A Associação Brasileira do Varejo Têxtil criticou a revogação do imposto como um “grave retrocesso econômico” e um “ataque direto à indústria e ao varejo nacional”. De acordo com a entidade, empresas e indústrias brasileiras enfrentam elevada carga tributária, juros altos, custos operacionais elevados e um ambiente regulatório complexo, enquanto plataformas estrangeiras ganham vantagem competitiva sem a mesma carga de impostos.

 

A Associação Brasileira da Indústria Têxtil e de Confecção e a Confederação Nacional da Indústria também manifestaram preocupação com os impactos da medida sobre empregos, arrecadação e produção nacional.

 

"É inadmissível que, enquanto o setor produtivo nacional enfrenta uma das maiores cargas tributárias do mundo, juros elevados, custos operacionais crescentes e um ambiente regulatório extremamente complexo, empresas internacionais continuem recebendo privilégios artificiais para avançar sobre o mercado brasileiro", afirmou a associação.

 

Especialistas afirmam que, apesar de o fim da taxação impulsionar o consumo de produtos importados, pode aumentar a pressão sobre setores industriais brasileiros, especialmente o têxtil.
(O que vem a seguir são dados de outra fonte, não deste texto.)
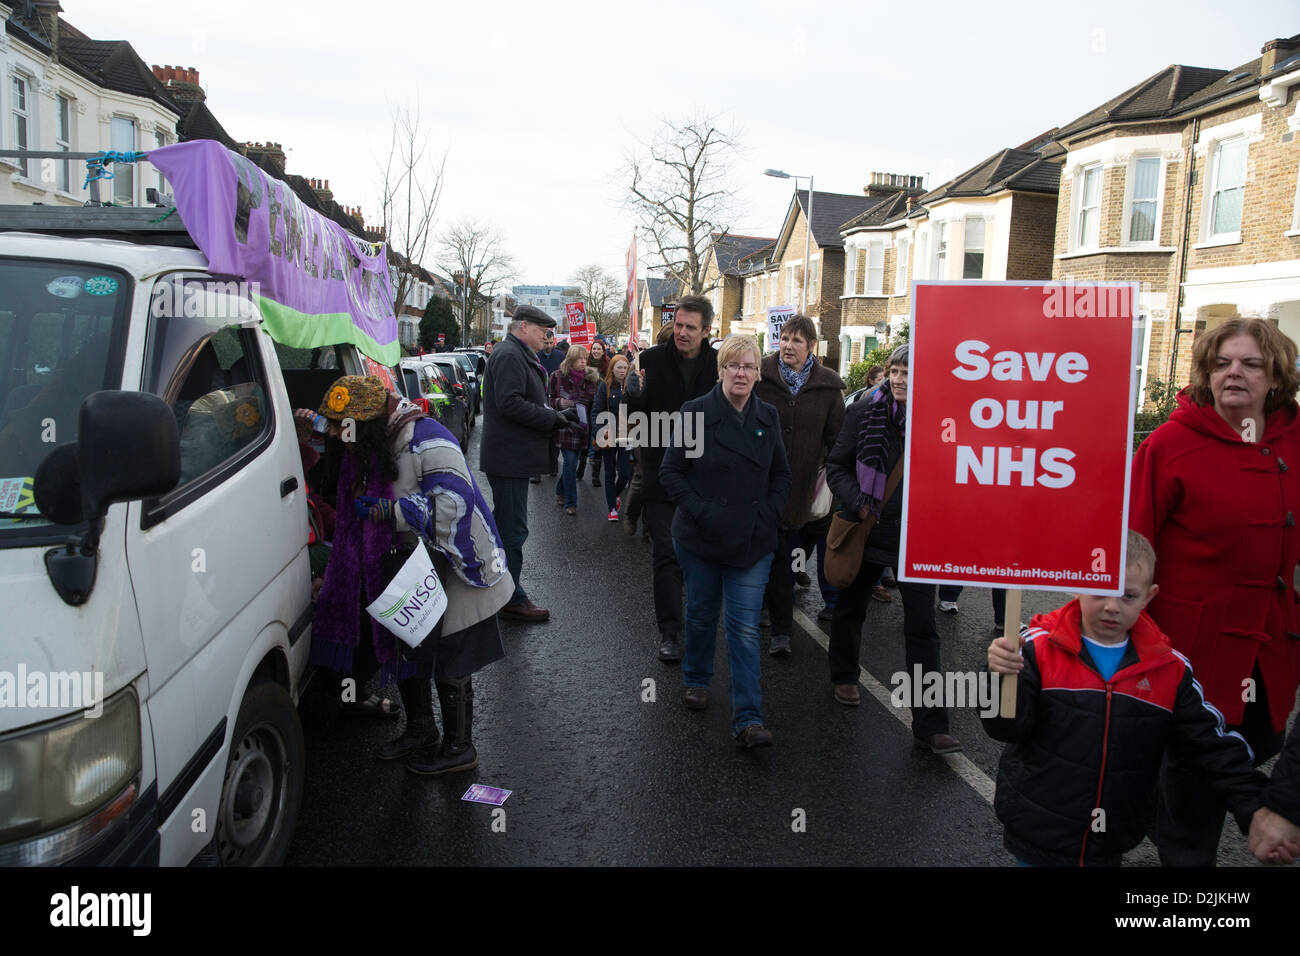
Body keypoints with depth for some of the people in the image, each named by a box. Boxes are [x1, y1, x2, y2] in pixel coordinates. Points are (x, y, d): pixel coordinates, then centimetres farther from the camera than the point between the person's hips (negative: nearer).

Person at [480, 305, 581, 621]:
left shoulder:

O economista André Galhardo, da consultoria Análise Econômica, afirma que o imposto criado em 2024 funcionava como uma forma de proteção à indústria nacional, dificultando a entrada de produtos estrangeiros mais baratos.

 

Apesar de já ter entrado em vigor, a Medida Provisória ainda deve ser analisada pelo Congresso Nacional, que poderá aprovar, modificar ou rejeitar o texto. Enquanto consumidores comemoram a redução nos preços das compras internacionais, representantes da indústria alertam para possíveis impactos sobre empregos e competitividade da produção brasileira.